Familiarity Breeds Absence

Familiarity Breeds Absence

The Grand Canal, by J.M.W. Turner. 1835

For many of us, the foreign is enticing, exciting, a call to leave ourselves behind and find the new. To others, it’s something to fear, distort, and avoid. Thinking again about Woody Allen’s movie, Vicky Cristina Barcelona, I wonder if familiarity breeds something less than contempt, and more like indifference and forgetfulness. Contrast truly is the key here. Contrast in the way we act socially, in love, at work, with friends. Contrast in the way we handle emotions, especially.

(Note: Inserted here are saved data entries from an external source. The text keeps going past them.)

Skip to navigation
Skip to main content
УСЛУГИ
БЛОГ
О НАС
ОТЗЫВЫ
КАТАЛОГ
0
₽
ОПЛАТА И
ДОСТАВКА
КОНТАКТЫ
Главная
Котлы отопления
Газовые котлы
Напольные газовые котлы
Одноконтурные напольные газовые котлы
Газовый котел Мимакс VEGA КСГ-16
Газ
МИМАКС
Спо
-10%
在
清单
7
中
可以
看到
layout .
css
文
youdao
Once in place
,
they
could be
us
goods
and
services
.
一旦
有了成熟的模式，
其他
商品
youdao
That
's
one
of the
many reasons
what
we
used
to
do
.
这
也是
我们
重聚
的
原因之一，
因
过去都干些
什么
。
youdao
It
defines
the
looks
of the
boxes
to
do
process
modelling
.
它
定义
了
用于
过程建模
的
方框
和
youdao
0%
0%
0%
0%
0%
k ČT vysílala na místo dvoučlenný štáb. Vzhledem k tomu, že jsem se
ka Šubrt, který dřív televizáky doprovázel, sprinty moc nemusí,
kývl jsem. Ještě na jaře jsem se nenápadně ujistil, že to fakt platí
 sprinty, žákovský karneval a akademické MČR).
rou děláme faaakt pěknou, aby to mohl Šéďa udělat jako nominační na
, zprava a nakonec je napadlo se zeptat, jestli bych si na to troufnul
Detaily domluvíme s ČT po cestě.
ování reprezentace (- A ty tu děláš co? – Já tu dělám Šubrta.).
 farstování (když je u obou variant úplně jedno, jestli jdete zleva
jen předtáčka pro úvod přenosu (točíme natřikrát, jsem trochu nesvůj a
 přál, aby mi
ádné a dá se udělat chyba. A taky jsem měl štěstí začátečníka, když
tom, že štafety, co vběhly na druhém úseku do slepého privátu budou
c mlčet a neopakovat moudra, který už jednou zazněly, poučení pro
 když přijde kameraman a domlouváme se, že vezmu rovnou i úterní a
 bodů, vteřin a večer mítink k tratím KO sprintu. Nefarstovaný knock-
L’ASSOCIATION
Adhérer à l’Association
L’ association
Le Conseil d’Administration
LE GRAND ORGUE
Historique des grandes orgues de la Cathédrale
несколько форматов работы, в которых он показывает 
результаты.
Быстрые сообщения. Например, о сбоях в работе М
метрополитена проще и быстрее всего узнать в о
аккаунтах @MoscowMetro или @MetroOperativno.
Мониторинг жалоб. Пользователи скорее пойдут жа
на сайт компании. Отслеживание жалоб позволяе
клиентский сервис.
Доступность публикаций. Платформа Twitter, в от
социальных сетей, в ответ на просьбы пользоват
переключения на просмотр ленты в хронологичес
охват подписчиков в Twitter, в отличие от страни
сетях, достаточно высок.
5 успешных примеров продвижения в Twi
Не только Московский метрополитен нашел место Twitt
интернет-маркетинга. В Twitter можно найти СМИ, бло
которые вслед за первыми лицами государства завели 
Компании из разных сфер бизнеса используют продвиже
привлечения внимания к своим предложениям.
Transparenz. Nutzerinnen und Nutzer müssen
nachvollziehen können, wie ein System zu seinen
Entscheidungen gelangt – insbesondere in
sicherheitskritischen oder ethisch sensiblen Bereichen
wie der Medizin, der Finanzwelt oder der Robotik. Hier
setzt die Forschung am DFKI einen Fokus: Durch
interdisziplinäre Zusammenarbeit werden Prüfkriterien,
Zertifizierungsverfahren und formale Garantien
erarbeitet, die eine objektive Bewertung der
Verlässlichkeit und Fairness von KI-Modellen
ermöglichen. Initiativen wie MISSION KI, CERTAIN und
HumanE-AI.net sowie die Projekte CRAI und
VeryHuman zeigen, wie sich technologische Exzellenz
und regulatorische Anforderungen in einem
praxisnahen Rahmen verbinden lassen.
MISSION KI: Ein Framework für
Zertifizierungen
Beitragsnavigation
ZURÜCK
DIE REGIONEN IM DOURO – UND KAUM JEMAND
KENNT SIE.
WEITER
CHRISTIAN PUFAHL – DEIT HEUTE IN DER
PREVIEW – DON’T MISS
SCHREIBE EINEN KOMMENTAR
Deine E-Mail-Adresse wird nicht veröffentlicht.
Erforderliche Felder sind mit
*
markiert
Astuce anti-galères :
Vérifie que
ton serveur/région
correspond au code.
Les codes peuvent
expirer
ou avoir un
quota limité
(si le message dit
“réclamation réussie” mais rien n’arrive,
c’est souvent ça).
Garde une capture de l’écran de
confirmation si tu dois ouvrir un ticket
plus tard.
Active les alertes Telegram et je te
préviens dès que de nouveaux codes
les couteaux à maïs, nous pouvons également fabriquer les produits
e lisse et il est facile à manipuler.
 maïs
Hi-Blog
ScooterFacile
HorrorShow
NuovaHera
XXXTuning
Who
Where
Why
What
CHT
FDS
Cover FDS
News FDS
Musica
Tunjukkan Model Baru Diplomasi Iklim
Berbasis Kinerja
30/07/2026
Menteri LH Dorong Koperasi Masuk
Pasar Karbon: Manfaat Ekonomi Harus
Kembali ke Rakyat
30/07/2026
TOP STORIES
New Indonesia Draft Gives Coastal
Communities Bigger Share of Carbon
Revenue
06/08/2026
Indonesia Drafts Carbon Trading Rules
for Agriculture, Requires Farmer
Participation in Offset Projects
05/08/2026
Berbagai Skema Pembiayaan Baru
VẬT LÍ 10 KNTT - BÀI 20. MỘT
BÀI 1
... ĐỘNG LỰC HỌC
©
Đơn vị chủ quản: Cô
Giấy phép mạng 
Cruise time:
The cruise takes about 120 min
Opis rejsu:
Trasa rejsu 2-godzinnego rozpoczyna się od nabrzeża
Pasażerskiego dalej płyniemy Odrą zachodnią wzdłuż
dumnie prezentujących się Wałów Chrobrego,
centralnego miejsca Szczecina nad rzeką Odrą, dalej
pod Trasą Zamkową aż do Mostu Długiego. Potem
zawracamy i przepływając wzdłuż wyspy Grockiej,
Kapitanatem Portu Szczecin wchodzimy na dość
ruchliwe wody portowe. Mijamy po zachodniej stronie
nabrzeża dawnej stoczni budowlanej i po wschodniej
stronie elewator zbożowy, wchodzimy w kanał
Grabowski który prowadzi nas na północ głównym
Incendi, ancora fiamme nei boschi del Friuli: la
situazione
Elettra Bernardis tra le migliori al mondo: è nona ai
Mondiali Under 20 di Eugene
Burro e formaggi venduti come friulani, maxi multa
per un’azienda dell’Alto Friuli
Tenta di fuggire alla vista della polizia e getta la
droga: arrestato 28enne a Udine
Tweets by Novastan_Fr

I was born into a society that is largely at odds with the things I value the most. This is not an uncommon experience, and I am far from the first person to feel that opposition. It has, in fact, been a common theme in the arts for thousands of years. The feeling of alienation is perhaps the single greatest driving force behind the arts, though I think great art comes from the struggle to understand and transcend that alienation, not the fact of alienation itself.

To me, it is interesting to contemplate the direction of the foreign. If someone comes from a land where emotions are high, quick, and flash at the drop of a hat, if they come from a world that believes in living passionately in the now, and they move to a much more sober, grayish land . . . what then? There are many stories in our culture in the other direction — of sober, serious, sun-deprived people moving to fiery climes and their evolution under the sun. Do all of us who desire change in some form, desire it because our climate bores us, or is there a logical, higher, better climate we seek in common?

By climate I mean everything. Beyond the weather, does the climate encourage free thought, sexual freedom, progressive politics? Does it promote the arts, an understanding and appreciation of the arts? Does it value education, knowledge, wisdom, earned sophistication? Is it cosmopolitan? Is it passionate about the now?

For those who are born in such an environment, the foreign to them would be something much closer to that gray world I mention. Some might willingly choose it and want to escape from their passionate place in the sun. They might long for sobriety and a diminution of the sensual.


Woody Allen could make a very interesting sequel. He could send Javier Bardem and Penelope Cruz to some non-descript American suburb and watch their transformation into gray. It might even be what they truly want, at least for the summer.